Como nasceu o livro 'Um viaduto chamado Minhocão' e como você recebeu a notícia de estar relacionado para concorrer o Prêmio Jabuti? Este livro nasceu de uma parceria com o desenhista Paulo Von Poser, o artista gráfico Victor Tronconi e a editora Silvia Fernandes, da Dedo de Prosa. Pela cidade e questões urbanas temos todos a mesma paixão e empatia. Este viaduto é comumente malvisto pelos paulistanos, relacionado a coisa feia, uma aberração, muitos pedem sua demolição. Então sempre ocorrem discussões em torno dele; a propósito, a futura primeira-dama, mulher do novo prefeito, interrogada a respeito para a Folha de S.Paulo, deu a entender que mal sabe o que é o Minhocão: 'É tipo um viaduto, né?'. Aos sábados, domingos e feriados, ele se transforma em parque, nele fazem festas, churrasco, dança, desfile de moda, teatro... Sempre vivi nos seus arredores. No livro, brinco dizendo que devemos buscar o Elevado. Há um verso assim: 'No baixo Minhocão, um pastor-alemão faz pregação: Irmão, busque o elevado! Admire o Elevado e alcançará salvação!'. Obviamente, a indicação nos alegra demais, afinal é sempre bom estar no páreo, embora nada prudente apostar em jabutis, tartarugas costumam ser vagarosas (risos).

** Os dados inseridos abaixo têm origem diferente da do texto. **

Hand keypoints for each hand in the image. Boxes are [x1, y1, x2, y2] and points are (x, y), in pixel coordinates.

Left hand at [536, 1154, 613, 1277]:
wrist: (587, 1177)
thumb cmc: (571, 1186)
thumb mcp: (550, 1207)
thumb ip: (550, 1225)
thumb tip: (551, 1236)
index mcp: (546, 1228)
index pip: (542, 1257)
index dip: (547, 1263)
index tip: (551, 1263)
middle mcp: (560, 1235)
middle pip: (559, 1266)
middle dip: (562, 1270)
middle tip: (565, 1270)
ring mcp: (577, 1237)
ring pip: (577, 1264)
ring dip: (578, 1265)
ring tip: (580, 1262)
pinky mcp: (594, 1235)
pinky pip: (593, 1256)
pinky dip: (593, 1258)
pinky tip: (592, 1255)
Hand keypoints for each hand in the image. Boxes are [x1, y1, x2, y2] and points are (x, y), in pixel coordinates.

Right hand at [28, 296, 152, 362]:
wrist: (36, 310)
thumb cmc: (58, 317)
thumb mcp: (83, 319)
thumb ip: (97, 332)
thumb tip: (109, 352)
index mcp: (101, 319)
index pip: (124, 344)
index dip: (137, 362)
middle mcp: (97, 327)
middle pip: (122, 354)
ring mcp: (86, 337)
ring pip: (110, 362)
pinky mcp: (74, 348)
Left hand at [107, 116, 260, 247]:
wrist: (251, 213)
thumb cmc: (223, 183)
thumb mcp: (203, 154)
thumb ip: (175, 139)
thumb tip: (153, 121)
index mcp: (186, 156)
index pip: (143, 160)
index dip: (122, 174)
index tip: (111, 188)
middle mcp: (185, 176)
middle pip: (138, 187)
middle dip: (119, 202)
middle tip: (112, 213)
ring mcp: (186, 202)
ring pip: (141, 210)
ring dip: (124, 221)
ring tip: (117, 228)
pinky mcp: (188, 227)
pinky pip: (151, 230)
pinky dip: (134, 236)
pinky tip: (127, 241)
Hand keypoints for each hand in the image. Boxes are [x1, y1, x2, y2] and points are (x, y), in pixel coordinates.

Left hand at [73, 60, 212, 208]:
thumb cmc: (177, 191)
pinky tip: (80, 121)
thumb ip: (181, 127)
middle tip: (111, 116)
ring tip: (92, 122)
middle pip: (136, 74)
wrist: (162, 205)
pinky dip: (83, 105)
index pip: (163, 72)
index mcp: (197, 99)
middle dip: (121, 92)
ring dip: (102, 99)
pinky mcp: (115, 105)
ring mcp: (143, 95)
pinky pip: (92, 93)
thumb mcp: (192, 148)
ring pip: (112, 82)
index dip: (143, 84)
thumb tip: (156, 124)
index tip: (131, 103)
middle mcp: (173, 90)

Hoje você trabalha em outras obras? Quais seus próximos projetos? Não estou ocupado com nada em especial, embora tenha um feixe de coisas que possam ser publicadas, a maré não está pra peixe. Sou paciente, deixo o tempo atuar, editar e publicar em seu tempo certo. Por ora o meu projeto maior é cuidar da vida e da manutenção dos dias, isso tudo sempre com humor e poesia em meio à labuta diária; se algum outro filho nascer, terá sido fruto desse modo de ser.
Seus livros, normalmente, têm parcerias com ilustradores. Como surge esse processo? Tive sorte de contar com eles, que são mais artistas plásticos que ilustradores; estreei com um ótimo, o Vanderlei Lopes, paranaense radicado em São Paulo. Tenho especial apreço pelo Guto Lacaz, com quem me identifico pelo humor e ironia. Quase todas as parcerias partiram de um convite meu e o processo todo é acompanhado por um editor, que acaba direcionando e facilitando a comunhão entre diferentes linguagens.

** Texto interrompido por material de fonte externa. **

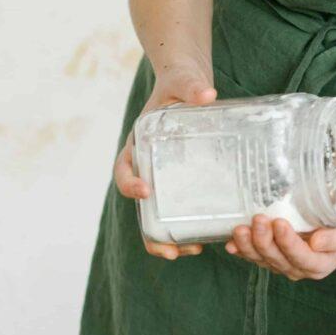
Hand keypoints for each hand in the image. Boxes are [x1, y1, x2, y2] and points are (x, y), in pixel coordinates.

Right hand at [114, 59, 216, 259]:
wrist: (189, 83)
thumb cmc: (181, 83)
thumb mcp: (184, 82)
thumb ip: (192, 86)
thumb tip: (207, 94)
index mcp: (139, 144)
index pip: (124, 168)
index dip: (130, 182)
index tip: (145, 190)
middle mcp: (148, 166)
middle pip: (140, 206)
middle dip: (150, 232)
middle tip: (169, 250)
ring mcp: (166, 176)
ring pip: (160, 214)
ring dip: (169, 238)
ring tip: (190, 253)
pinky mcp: (187, 180)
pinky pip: (183, 207)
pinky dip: (191, 224)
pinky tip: (211, 236)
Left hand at [226, 215, 335, 280]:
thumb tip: (317, 242)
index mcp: (322, 264)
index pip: (303, 258)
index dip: (289, 243)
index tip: (280, 223)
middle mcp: (300, 269)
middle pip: (278, 259)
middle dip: (265, 241)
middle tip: (259, 219)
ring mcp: (283, 263)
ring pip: (262, 259)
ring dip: (249, 245)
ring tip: (241, 228)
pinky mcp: (271, 255)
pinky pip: (253, 256)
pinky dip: (241, 250)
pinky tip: (231, 243)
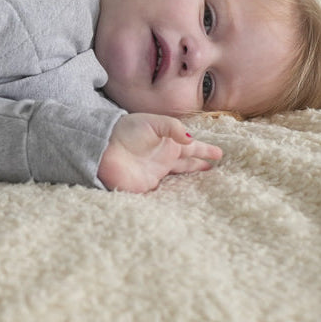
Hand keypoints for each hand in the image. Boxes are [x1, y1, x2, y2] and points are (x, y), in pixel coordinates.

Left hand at [97, 113, 221, 192]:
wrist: (102, 147)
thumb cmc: (125, 130)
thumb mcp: (152, 123)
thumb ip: (173, 128)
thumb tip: (191, 141)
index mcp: (167, 142)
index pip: (191, 147)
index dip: (205, 150)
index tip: (220, 154)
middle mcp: (163, 158)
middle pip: (187, 163)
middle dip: (200, 165)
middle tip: (215, 169)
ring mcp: (155, 173)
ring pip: (178, 178)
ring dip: (190, 180)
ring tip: (206, 184)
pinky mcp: (147, 187)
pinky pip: (165, 192)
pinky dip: (174, 195)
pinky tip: (183, 199)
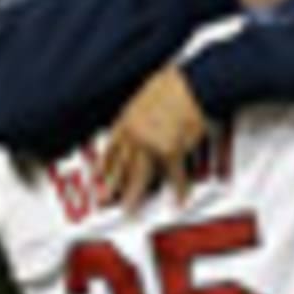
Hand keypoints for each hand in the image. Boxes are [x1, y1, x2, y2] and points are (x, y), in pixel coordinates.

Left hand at [98, 67, 206, 212]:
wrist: (192, 85)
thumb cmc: (177, 83)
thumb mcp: (149, 91)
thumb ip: (144, 107)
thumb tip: (148, 112)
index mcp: (128, 118)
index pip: (112, 146)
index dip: (106, 163)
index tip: (100, 175)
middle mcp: (135, 134)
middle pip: (121, 166)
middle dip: (112, 186)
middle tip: (105, 200)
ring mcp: (151, 145)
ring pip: (139, 176)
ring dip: (134, 196)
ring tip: (130, 210)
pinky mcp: (170, 151)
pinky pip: (174, 176)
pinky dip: (179, 189)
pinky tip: (178, 199)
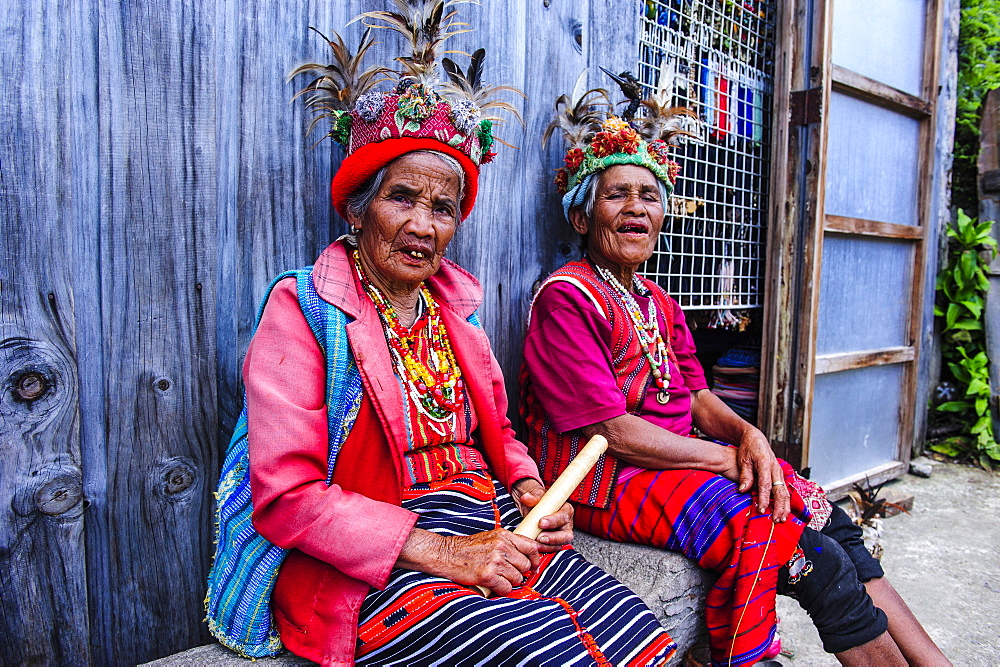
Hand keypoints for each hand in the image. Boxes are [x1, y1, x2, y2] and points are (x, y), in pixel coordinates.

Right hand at [396, 527, 540, 595]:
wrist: (445, 554)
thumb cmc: (466, 548)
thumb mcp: (490, 538)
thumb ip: (507, 544)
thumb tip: (526, 557)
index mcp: (504, 536)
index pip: (531, 547)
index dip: (535, 559)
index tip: (533, 566)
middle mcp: (502, 547)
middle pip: (526, 565)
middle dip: (520, 573)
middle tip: (508, 575)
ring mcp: (495, 561)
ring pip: (517, 578)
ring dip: (509, 582)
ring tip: (498, 579)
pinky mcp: (488, 575)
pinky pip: (506, 588)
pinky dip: (501, 590)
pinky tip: (493, 585)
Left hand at [511, 478, 573, 551]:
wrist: (532, 507)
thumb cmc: (538, 500)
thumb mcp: (536, 494)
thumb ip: (533, 495)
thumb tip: (527, 498)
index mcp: (565, 509)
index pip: (564, 516)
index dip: (554, 521)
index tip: (541, 522)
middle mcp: (566, 524)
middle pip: (566, 535)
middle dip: (553, 538)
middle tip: (540, 537)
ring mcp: (560, 534)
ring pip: (559, 544)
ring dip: (547, 546)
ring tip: (535, 543)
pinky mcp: (553, 542)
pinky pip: (551, 549)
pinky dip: (543, 549)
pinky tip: (534, 547)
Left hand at [734, 428, 789, 522]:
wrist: (756, 438)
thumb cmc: (748, 449)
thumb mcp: (743, 460)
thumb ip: (745, 475)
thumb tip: (743, 490)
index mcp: (765, 464)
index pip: (765, 485)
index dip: (763, 498)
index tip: (761, 509)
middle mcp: (775, 469)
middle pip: (780, 491)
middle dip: (779, 507)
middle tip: (775, 520)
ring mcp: (779, 472)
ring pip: (785, 492)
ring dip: (784, 506)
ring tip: (782, 519)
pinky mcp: (779, 475)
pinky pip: (784, 490)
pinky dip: (785, 502)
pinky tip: (783, 511)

E das suas outras obras, o que se pode destacar? Você já recebeu outros prêmios? Eu não destacaria nada, não sinto essa necessidade; sou um pequeno produtor, é cultura de subsistência, apenas escrevo e se algum alguém ler e gostar, me sentirei agraciado. Escrevo poesia, às vezes diluída em prosa, e meu estado de espírito em relação à vida é sempre de gratidão e compaixão, prêmios que tento fazer por merecer todos os dias. Sim, já fui contemplado com fomentos e ajudas de pessoas queridas. Neste terreno sou felizardo, alguém cujo viver é favorecido, cuja sorte e amigos o ajudam a carregar fardos.
Pensa em fazer alguma obra relacionada a sua cidade natal? Não penso, mas isso não significa que não vá fazê-lo um dia. Espero viver outros 50 anos, então terei tempo para tal façanha. Convenhamos, não é fácil voltar ao berço, mexer nas entranhas... Sou paciente, por enquanto apenas me antecipo dizer a toda a gente aí da região de minha cidade natal: feliz Natal!